The contact list gives you the ability to apply a contact to many roles. It also allows you to manage a contact’s personal information in one place. If a contact’s personal information changes (such as name or phone), the information only needs updated in one place, regardless of how many roles the contact is assigned.

How do I update my contact list?

Click on Contacts in the sub-menu. 

  • To edit a current contact, click on the edit icon next to the contact. 
  • To add a new contact, click the “Add Contact” button.
  • To remove a contact, click the x icon next to the contact. 

How do I apply contacts to roles?

  • Click on roles in the sub-menu.
  • Click on the edit button next to the role. 
  • Select the Contact you want to fulfill that role. 
  • Click Save. 

How do I add an optional role? (i.e. DNS)

  • Click on “Add Role” 
  • Select the Contact you want to fulfill that role. 
  • Click Save. 

How do I see our users and Gateway Editors?

  • Click “Users” in the menu. 
  • Your users will be listed in the chart. 
  • In the column “Gateway Editors” it will say Yes or No indicating if the user is a Gateway Editor.

How do I remove a User?

  • Gateway Editors can remove Users.  
  • Click “Users” in the menu.  
  • Click the x next to their name.  
  • The User will no longer have access to the Gateway. Their contact entry will also be removed.  
  • Please assign a new contact to any newly vacated role.

How do I change who is a Gateway Editor?

Click on “Users” 

  • Under the column “Gateway Editor” 
  • To remove edit access: click “Yes.” Uncheck the box. Click save. The individual will still be able to login but they won’t be able to make contact changes. 
  • To give edit access: click “No.” Check the box. Click save. The individual will now have access to make contact changes. 

At least two Gateway Editors are required.

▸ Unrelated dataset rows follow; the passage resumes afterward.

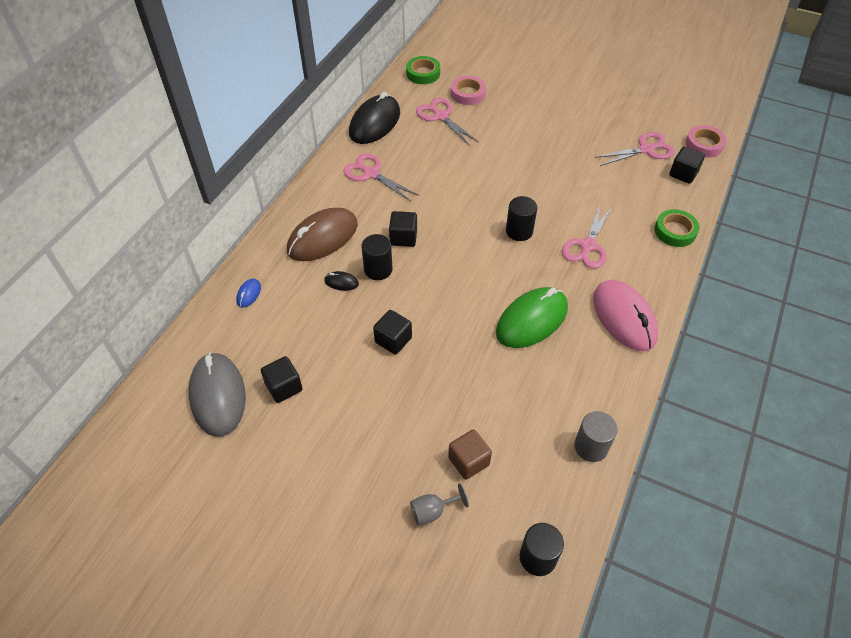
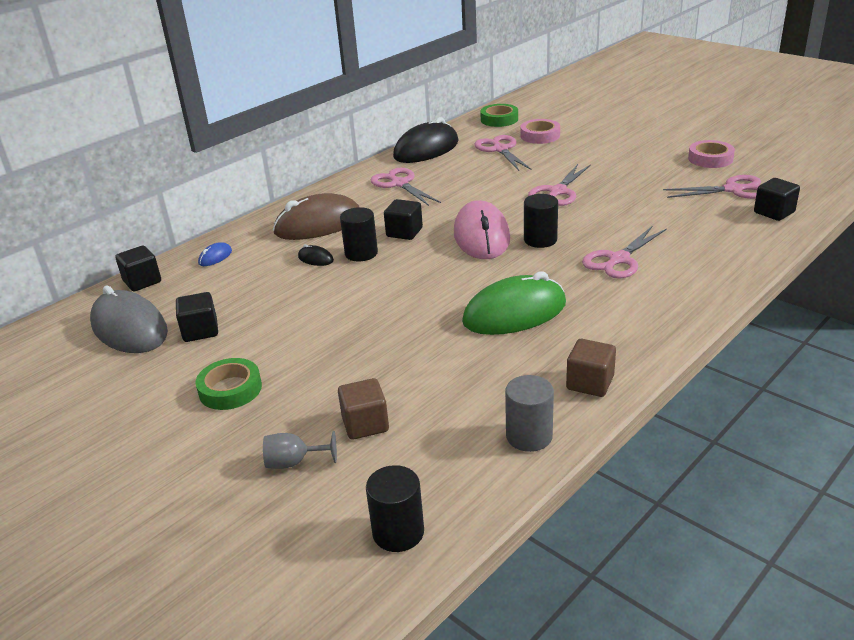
camera: 20 degrees right, 20 degrees down
(218, 396) = (129, 328): grey mouse -> grey mouse turned 45 degrees counterclockwise
(393, 340) = (342, 309): black cube -> black cube (142, 281)
(510, 168) = (557, 192): none -> pink scissors
(613, 385) = (590, 383): none -> brown cube
(624, 318) = (634, 325): pink mouse -> pink mouse (481, 236)
(675, 231) = (740, 258): green tape -> green tape (230, 389)
(704, 145) = (813, 191): pink tape -> pink tape (710, 159)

There is an unlimited number of additional Gateway Editors you may have.

My co-worker doesn’t appear in the User list.

This could mean:

  • Your Gateway Editors or Business Relationship Manager can invite them

Listed Contacts on Gateway

What is a contact?

Individuals and their personal information such as name, title, phone & email.

What is a contact role?

Functions contacts are assigned to based on the OARnet Contact Policy & Role Definitions.

What is an Administrative Contact?

This contact provides authorization for changes to be made to services or to authorize others to request changes to the service or related information. They provide authorization for Gateway view and edit access. This contact oversees your organization’s overall compliance of the Contact Policy. It is recommended the Administrative Contact be a Gateway Editor.

Why do I need manage my own contacts?

Reliable and up-to-date client contact information is imperative to OARnet's ability to resolve outages, keep your organization informed of scheduled maintenance events and enable your organization to request service changes. Failure to maintain your contacts may result in various interruptions (including notifications and service requests).

What information is required of each contact?

First Name, Last Name, Title, email and at least one phone number (office or mobile). 

Why does the Support Center only accept change requests and trouble reports from Gateway Listed Contacts?

Authorization helps prevent any unauthorized individuals from requesting service changes on your behalf. It helps prevent unauthorized individuals from Interfering with your service and your business. 

What roles can initiate and/or authorize change?

  • Administrative and Technical roles can request configuration changes. 
  • The Administrative role can authorize changes.
  • The DNS role can request DNS changes.